Following this experiment, it
is evident that the analysis of a simple device like the converging diverging
nozzle is more involved than was originally anticipated. For the results
obtained for the maximum mass flow rates against the back pressure in Figure 6, it is felt that the values
are counter intuitive and prove to be correct. These results can be used could
be used safely for non-critical approximations if desired. The second part of
the lab, measuring the pressure distribution along the axis of the nozzle as a
function of the pressure ratio gave a good indication of the flow patterns that
occur in the nozzle and how they can be used to achieve desired flows if
It has to be mentioned that there could
have been possible errors made by students when reading the manometer (although
these are unnecessary mistakes they still need to be mentioned)
There possibly may have been errors
that went unnoticed in the lab with pressure gauges which could account for a
small level of error.
One of these errors may be the positive
displacement of the compressor in the apparatus. There were minor fluctuations
that occurred due to its method of operation in load and unload cycles. Even
with the pressure regulator in the system, it provided the system to smoothen
out these fluctuations but there still may be some margin of error present. A
very high level of maintenance and calibration would be necessary to reduce
these to a certain extent.
It was felt after the conclusion of the
experiment that a number of factors could have caused discrepancies between the results of the experiment.

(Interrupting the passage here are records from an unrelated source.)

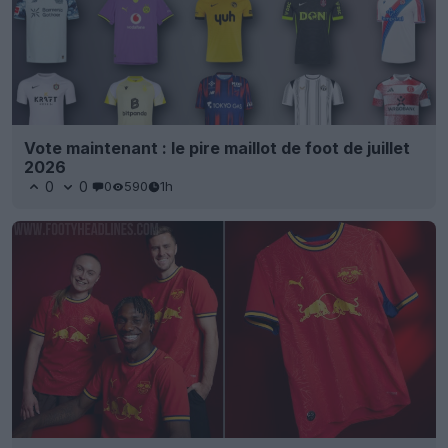
Vote maintenant : le pire maillot de foot de juillet
2026
0
0
0
590
1h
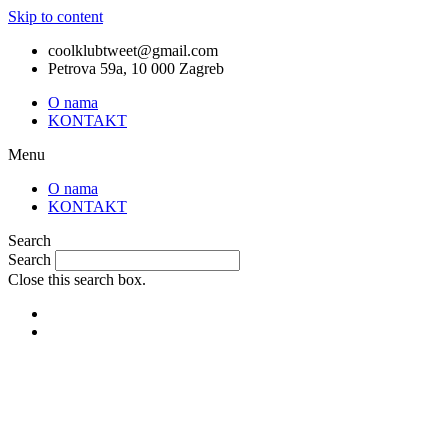
Skip to content
coolklubtweet@gmail.com
Petrova 59a, 10 000 Zagreb
O nama
KONTAKT
Menu
O nama
KONTAKT
Search
Search
Close this search box.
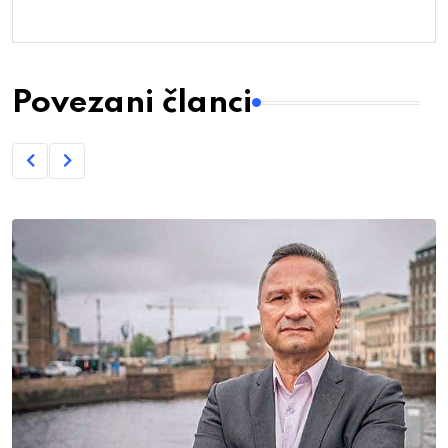
Povezani članci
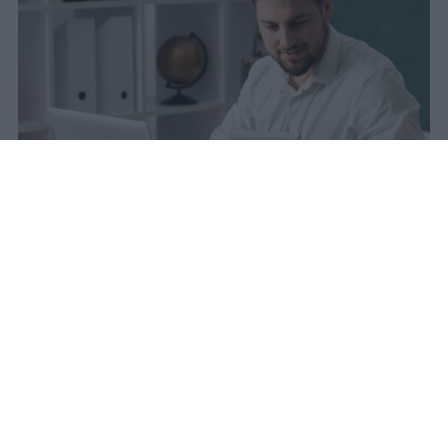
La carta docente 2026 resta bloccata
dal 31 agosto con data di sblocco
incerta. Il residuo deve essere speso
entro questa scadenza o andrà perso
definitivamente.
sniro
Pubblicato il 6 ago 2026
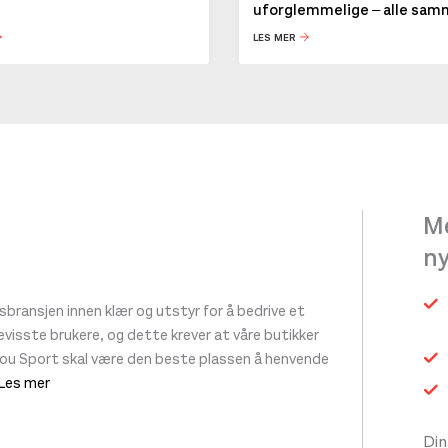
uforglemmelige – alle sa
LES MER
igjen på lager
Me
n
ransjen innen klær og utstyr for å bedrive et
 bevisste brukere, og dette krever at våre butikker
tou Sport skal være den beste plassen å henvende
 Les mer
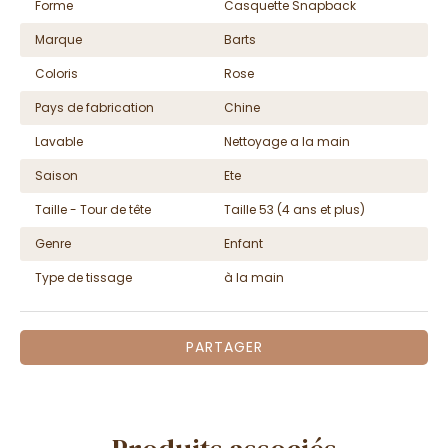
Forme
Casquette Snapback
Marque
Barts
Coloris
Rose
Pays de fabrication
Chine
Lavable
Nettoyage a la main
Saison
Ete
Taille - Tour de tête
Taille 53 (4 ans et plus)
Genre
Enfant
Type de tissage
à la main
PARTAGER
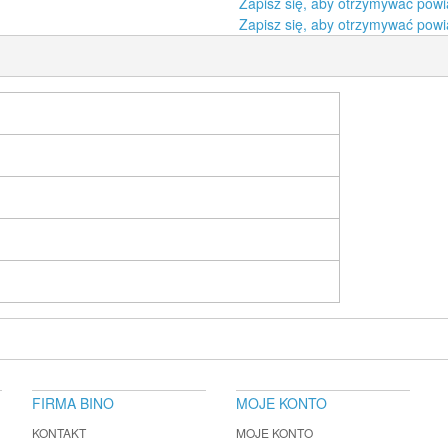
Zapisz się, aby otrzymywać powi
Zapisz się, aby otrzymywać powi
FIRMA BINO
MOJE KONTO
KONTAKT
MOJE KONTO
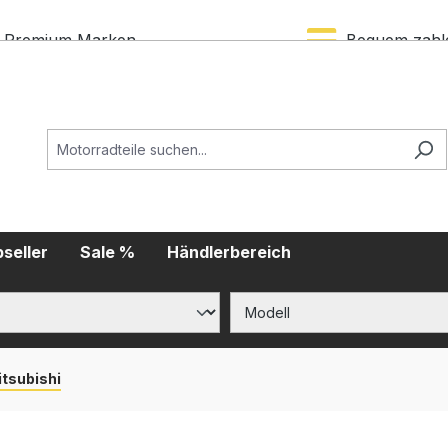
Premium Marken
Bequem zahl
seller
Sale %
Händlerbereich
itsubishi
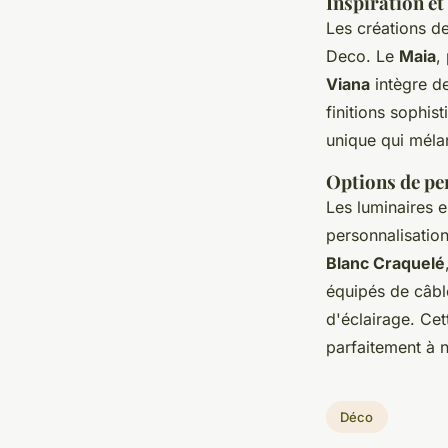
Inspiration et
Les créations de
Deco. Le
Maia
,
Viana
intègre de
finitions sophis
unique qui mélan
Options de per
Les luminaires 
personnalisation
Blanc Craquelé
équipés de câbl
d'éclairage. Cet
parfaitement à n
Déco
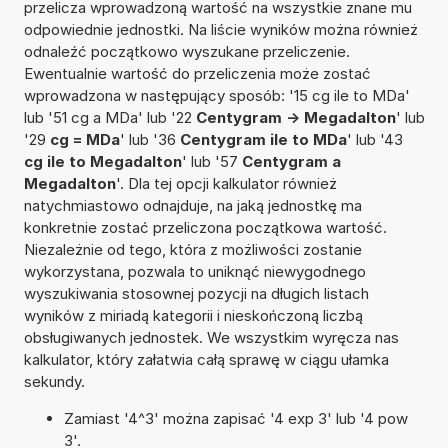
przelicza wprowadzoną wartość na wszystkie znane mu
odpowiednie jednostki. Na liście wyników można również
odnaleźć początkowo wyszukane przeliczenie.
Ewentualnie wartość do przeliczenia może zostać
wprowadzona w następujący sposób: '15 cg ile to MDa'
lub '51 cg a MDa' lub '22
Centygram -> Megadalton
' lub
'29
cg = MDa
' lub '36
Centygram ile to MDa
' lub '43
cg ile to Megadalton
' lub '57
Centygram a
Megadalton
'. Dla tej opcji kalkulator również
natychmiastowo odnajduje, na jaką jednostkę ma
konkretnie zostać przeliczona początkowa wartość.
Niezależnie od tego, która z możliwości zostanie
wykorzystana, pozwala to uniknąć niewygodnego
wyszukiwania stosownej pozycji na długich listach
wyników z miriadą kategorii i nieskończoną liczbą
obsługiwanych jednostek. We wszystkim wyręcza nas
kalkulator, który załatwia całą sprawę w ciągu ułamka
sekundy.
Zamiast '4^3' można zapisać '4 exp 3' lub '4 pow
3'.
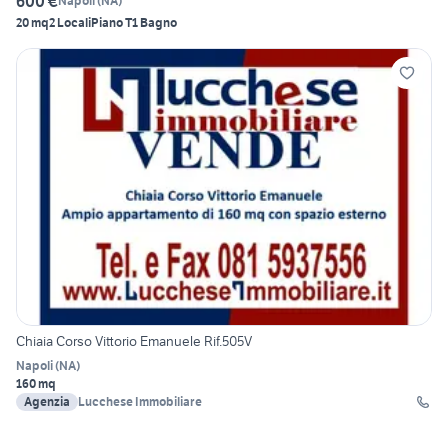
600 €
Napoli
(
NA
)
20 mq
2 Locali
Piano T
1 Bagno
Chiaia Corso Vittorio Emanuele Rif.505V
Napoli
(
NA
)
160 mq
Agenzia
Lucchese Immobiliare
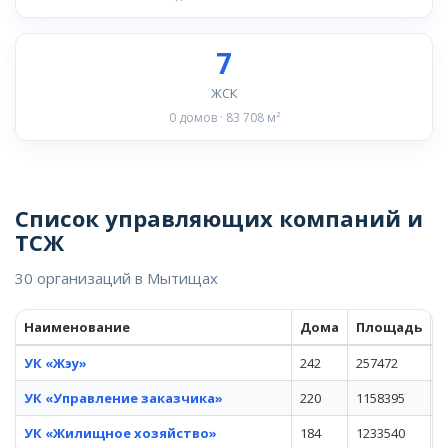
7
ЖСК
0 домов · 83 708 м²
Список управляющих компаний и
ТСЖ
30 организаций в Мытищах
Наименование
Дома
Площадь
А
УК «Жэу»
242
257472
у
УК «Управление заказчика»
220
1158395
у
УК «Жилищное хозяйство»
184
1233540
у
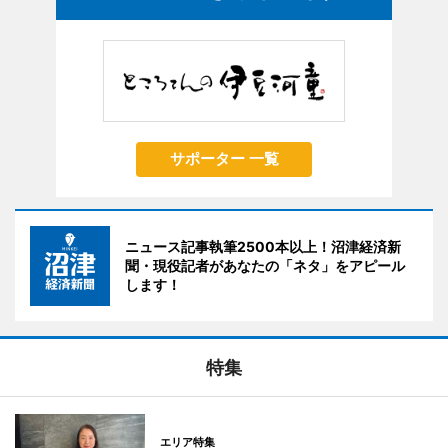
サポーター 一覧
ニュース記事執筆2500本以上！沼津経済新
聞・現役記者があなたの「ネタ」をアピール
します！
特集
エリア特集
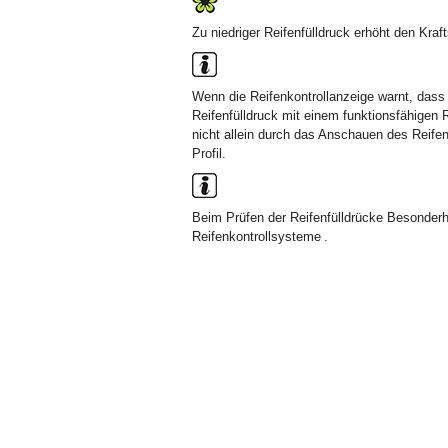
Zu niedriger Reifenfülldruck erhöht den Kraf
Wenn die Reifenkontrollanzeige warnt, dass 
Reifenfülldruck mit einem funktionsfähigen R
nicht allein durch das Anschauen des Reifen
Profil.
Beim Prüfen der Reifenfülldrücke Besonder
Reifenkontrollsysteme .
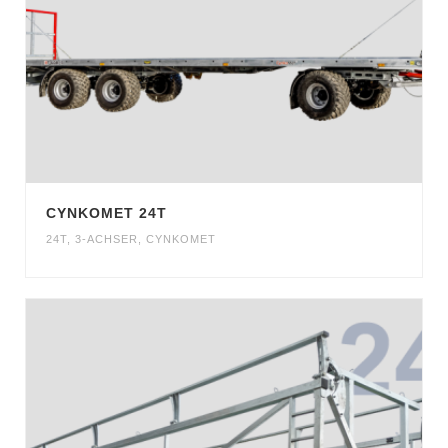
CYNKOMET 24T
24T
,
3-ACHSER
,
CYNKOMET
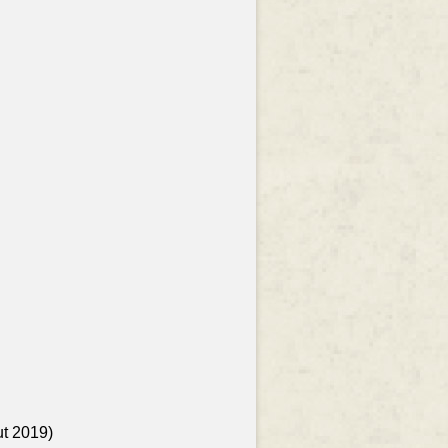
ut 2019)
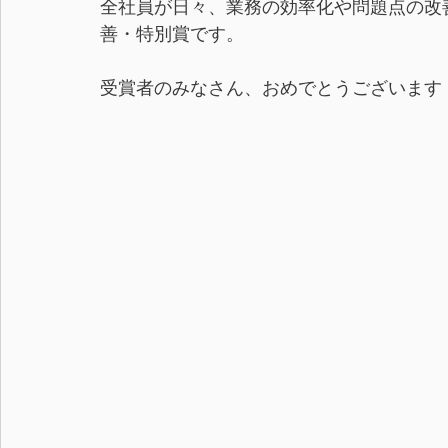
全社員が日々、業務の効率化や問題点の改
善・特別賞です。
受賞者のみなさん、おめでとうございます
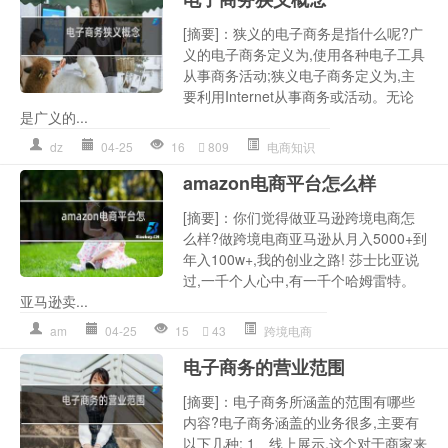
[摘要]：狭义的电子商务是指什么呢?广
义的电子商务定义为,使用各种电子工具
从事商务活动;狭义电子商务定义为,主
要利用Internet从事商务或活动。无论
是广义的...
dz
04-25
16
809
电商知识
amazon电商平台怎么样
[摘要]：你们觉得做亚马逊跨境电商怎
么样?做跨境电商亚马逊从月入5000+到
年入100w+,我的创业之路! 莎士比亚说
过,一千个人心中,有一千个哈姆雷特。
亚马逊卖...
am
04-25
15
43
跨境电商
电子商务的营业范围
[摘要]：电子商务所涵盖的范围有哪些
内容?电子商务涵盖的业务很多,主要有
以下几种: 1、线上展示,这个对于商家来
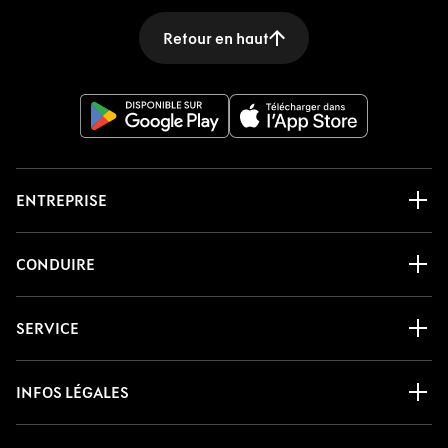
Retour en haut
ENTREPRISE
CONDUIRE
SERVICE
INFOS LÉGALES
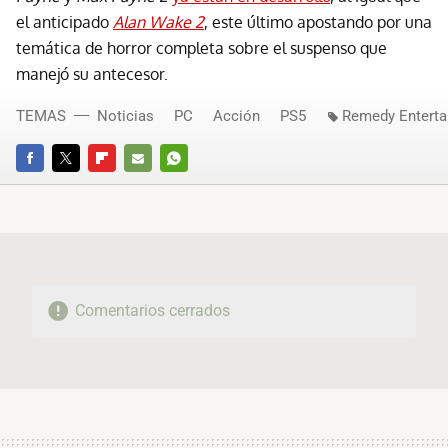
el anticipado
Alan Wake 2
, este último apostando por una
temática de horror completa sobre el suspenso que
manejó su antecesor.
TEMAS
Noticias
PC
Acción
PS5
Remedy Enterta
FACEBOOK
TWITTER
FLIPBOARD
E-
WHATSAPP
MAIL
Comentarios cerrados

During the experiment, these values
were recorded in the table given to us in the brief and plotted in Figures 6,7 and 8. To achieve a flow
pattern which can be attributed to the design condition, where the supersonic flow
at the nozzle exit contains no shock waves and is not chocked at the throat. The
plotted line must decrease smoothly to a value above the unexpanded flow
condition. On examining Figure 7 it
is seen that we achieve no value consistent with the design condition. This can
be attributed to the pressure drop, step size of approximately 50 kPa.
The objective of the Compressible Flow
lab experiment was to measure the pressure distribution within the nozzle over
a range of pressure ratios. In the nozzle, the isentropic expansion of the
fluid to a supersonic flow is dependent on the back-pressure ratios applied to
the system. By measuring the linear variation of pressure at different lengths
through the nozzle it can be determined from Figures 7 and 8 with what
type of flow is occurring within the system.